Тут труднее избежать примеров, чем давать их, и все же один приведу – довольно наглядно, как мне кажется, демонстрирующий заблуждения целого литературного потока. Повесть Жоржа Перека «Вещи» открывается чем-то вроде пролога, где подробнейшим образом описывается внутреннее убранство дома и лишь потом появляются его хозяева. Здесь, впрочем, оказывается достаточным сообщить лишь имя и профессию – выражения лиц своим героям автор не придает принципиально: они просто лишены этих самых лиц. То есть повествование начинается с того, чем оно должно бы кончиться. Не исчезновение человека показывается и, соответственно, воцарение вещей, а исчезнувший человек и заместившие его вещи. Право, Д. Ризмэна читать интереснее: у него рассказано (и даже показано), каким образом утрачивается индивидуальность, какие факторы тут оказываются решающими, как чувствует себя человек, обнаруживший вдруг, что он в точности похож на своего соседа, и т. д.
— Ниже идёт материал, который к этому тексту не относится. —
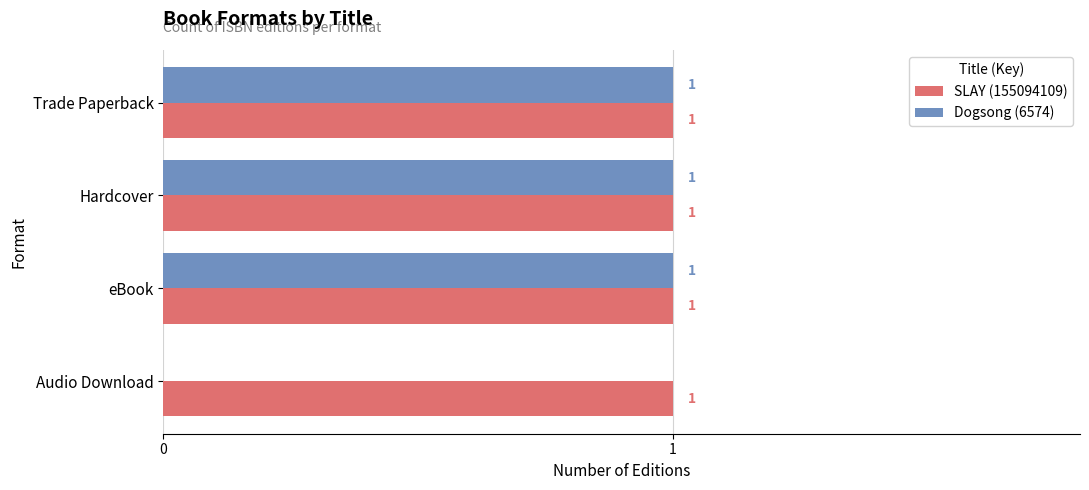

True or false: SLAY (155094109) has a value of 1 at Trade Paperback.

True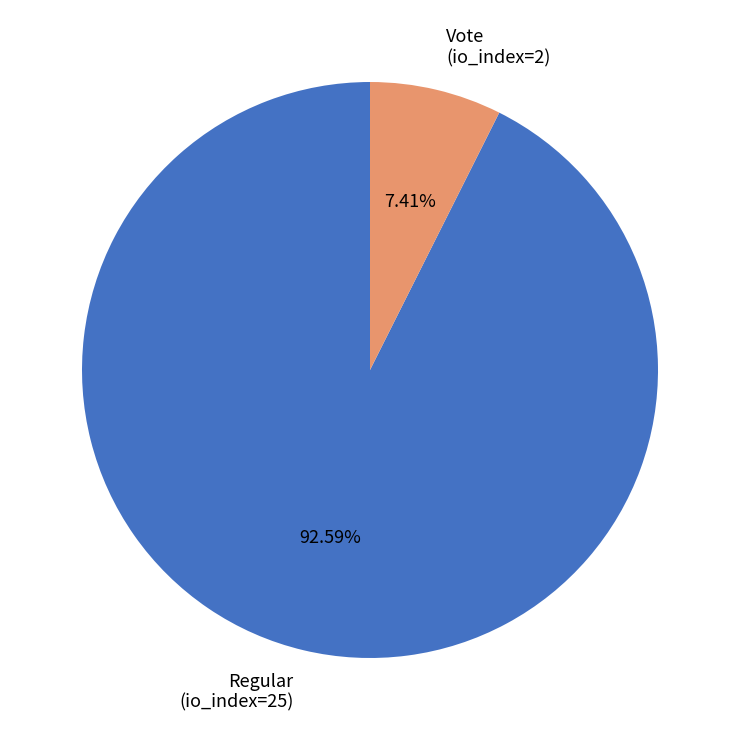

Is there any slice that represents more than half of the pie?

Yes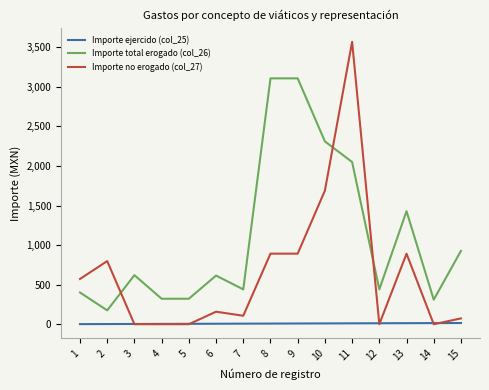

Is the value of Importe no erogado (col_27) at 2 greater than the value of Importe ejercido (col_25) at 10?

Yes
Отказ от эстетического исследования жизни, человеческих типов и был назван выше апатией литературы. Эта апатия задела, естественно, и область художественной формы.

Рассуждая о современном типе романа, мы чаще всего растягиваем понятие «современности» до пределов столетия. Что ж, вступив в последнюю четверть XX века, мы имеем полное право оперировать таким масштабом. Однако иногда бывает полезно несколько сузить его, расчленить «эпоху». И тогда сразу выявится неравномерность литературного развития. Конечно, показ ассоциативного мышления, сдвиги временных планов, углубленное исследование психики персонажей- эти и иные художественные приметы XX века можно найти в книгах, появившихся и в 60-е годы. Движение не обрывается резко, всегда пишутся и публикуются сочинения, удерживающие и развивающие традицию. Но в целом, как мне кажется, минувшее десятилетие скорее напоминает промежуток, когда художественный мир предстал в линейном изображении, время романное совместилось со временем реальным, герой стал неглубок и однозначен, а автор избрал позицию хроникера, фиксирующего внешние движения социальной, политической, духовной жизни общества.

Может быть, не случайно корреспондент парижского еженедельника «Экспресс» начал свое интервью с Андре Мальро (оно оказалось, к несчастью, последним в жизни писателя) напоминанием об эпиграфе к книге последнего «Вневременное»: «Художник не копирует мир, а соперничает с ним». Старая эта истина звучит в наши дни вполне актуально – в реалистической литературе Запада последних десяти-пятнадцати лет было больше умело выполненных копий, нежели оригинальных творений, созданных в «соперничестве» с жизненным материалом.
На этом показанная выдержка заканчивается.